**Compiti dell'esercizio:**
1) Riassumi in due frasi il testo su Tor Sapienza.
2) Continua il testo su Tor Sapienza dopo la sua ultima frase.

**Testo:**
══════════
TOR SAPIENZA E' L'INTERA ITALIA
di Riccardo Achilli
Da sempre sostengo che i
quartieri popolari della cintura periferica di Roma sono una fotografia
emblematica, che racchiude tutte le sconfitte e le truffe che il popolo
italiano ha subito nella sua storia. Tor Sapienza è un quartiere periferico
della zona est di Roma, fra la Collatina e la Prenestina. Il primo insediamento
risale agli anni Venti, quando un ferroviere antifascista creò una cooperativa
edilizia per ospitare degli indesiderabili che, come usava in quegli anni, il
regime confinava in borgate sostanzialmente rurali, lontanissime del nucleo
urbano della Capitale, tagliati fuori fisicamente dalla città, anche per
assenza di collegamenti trasportistici.
Nel dopoguerra, il sacco edilizio
della città, favorito da consociativismi fra politica e business, i cui
protagonisti sono Giunte comunali democristiane e costruttori venuti su dal
nulla, rampanti e spregiudicati, stravolge completamente l'assetto pre-bellico
del quartiere. Le villette ad uno o due piani, circondate da giardinetti,
lasciano il posto ad un incubo di cemento armato, proiettato verso il cielo
verticalmente, alveari deprimenti dove centinaia di famiglie vivono appiccicate
l'una all'altra, separate da ambienti di scarsa qualità edilizia, con impianti
idraulici e sanitari non di rado insalubri. Niente verde urbano, niente
servizi, niente spazi di socializzazione, niente aree di parcheggio, la
motorizzazione di massa del boom economico produce un groviglio di automobili
parcheggiate ovunque, anche sopra i marciapiedi.
L'assenza di qualsiasi
razionalità urbanistica provoca una gravitazione di enormi fasce di popolazione
su strade di collegamento troppo anguste, generando un traffico infernale per
almeno 10-11 ore al giorno, e livelli di inquinamento da smog ed acustico da
terzo mondo.
══════════
**Voci di dati estratte:**
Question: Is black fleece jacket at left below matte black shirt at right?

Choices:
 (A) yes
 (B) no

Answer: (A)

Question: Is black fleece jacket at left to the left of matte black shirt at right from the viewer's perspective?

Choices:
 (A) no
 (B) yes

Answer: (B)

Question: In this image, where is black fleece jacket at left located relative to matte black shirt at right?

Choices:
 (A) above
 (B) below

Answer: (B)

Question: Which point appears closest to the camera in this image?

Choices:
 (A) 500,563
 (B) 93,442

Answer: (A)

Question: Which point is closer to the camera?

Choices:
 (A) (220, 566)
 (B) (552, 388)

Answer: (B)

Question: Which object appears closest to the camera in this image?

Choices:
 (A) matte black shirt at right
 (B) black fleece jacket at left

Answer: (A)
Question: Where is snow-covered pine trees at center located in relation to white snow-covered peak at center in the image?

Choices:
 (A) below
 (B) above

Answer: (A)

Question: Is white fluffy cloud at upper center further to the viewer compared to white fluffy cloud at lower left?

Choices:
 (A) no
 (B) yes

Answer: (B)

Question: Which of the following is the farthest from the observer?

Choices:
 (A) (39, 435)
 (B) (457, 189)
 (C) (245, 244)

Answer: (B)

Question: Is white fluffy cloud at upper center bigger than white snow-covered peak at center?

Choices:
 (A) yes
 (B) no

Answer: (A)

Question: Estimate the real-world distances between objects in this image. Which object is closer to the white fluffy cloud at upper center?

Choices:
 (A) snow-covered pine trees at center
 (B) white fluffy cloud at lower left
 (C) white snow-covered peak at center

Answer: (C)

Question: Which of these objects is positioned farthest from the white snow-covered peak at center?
══════════
**I risultati:**
1) Tor Sapienza è un quartiere periferico della zona est di Roma, nato negli anni Venti da una cooperativa edilizia creata da un ferroviere antifascista per ospitare gli indesiderabili che il regime confinava in borgate rurali lontane dalla città. Nel dopoguerra il sacco edilizio, favorito dall'intesa fra Giunte democristiane e costruttori, ha sostituito le villette con palazzoni di cemento privi di verde, servizi e parcheggi, causando traffico infernale e forte inquinamento.

2)
Nell'abbandono e nel degrado, si
succedono coorti di defraudati e disperati: prima gli abitanti del centro
storico, trasferiti, per certi versi deportati, negli alveari della periferia,
attratti da un falso mito di modernità, mentre i palazzinari che hanno
costruito quegli alveari fanno un doppio business ristrutturando il centro
storico e rivendendolo a ricchi californiani o agli esponenti del ceto politico
e del jet set capitolino, il più parassitario jet set del mondo. Poi vengono
scaglioni di immigrati, attratti dalle opportunità di lavoro nella pubblica
amministrazione, nel commercio, nei servizi alla persona, nell'artigianato, che
la grande città offre negli anni della crescita: prima sono meridionali, poi
sono immigrati extracomunitari.
Generazioni di giovani crescono senza un luogo
dove ritrovarsi, in un enorme dormitorio dove il resto di Roma diventa quasi
un'altra città, un altro mondo, che al limite si va a visitare il sabato sera.
Nell'alienazione, si cerca rifugio, nel migliore dei casi, chiudendosi dentro
il proprio appartamento, intontendosi davanti alla televisione, nel peggiore, e
spesso per i giovani, nella droga, con il suo contorno di micro-delinquenza, di
violenza di strada, quasi come se la violenza fosse l'unico modo per evadere da
una prigione collettiva, per affermare “io esisto” dentro l'alveare di cemento
armato che cancella tutti, che rende tutti anonimi, che schiaccia tutti nello
squallore, nell'abbandono, nella solitudine metropolitana.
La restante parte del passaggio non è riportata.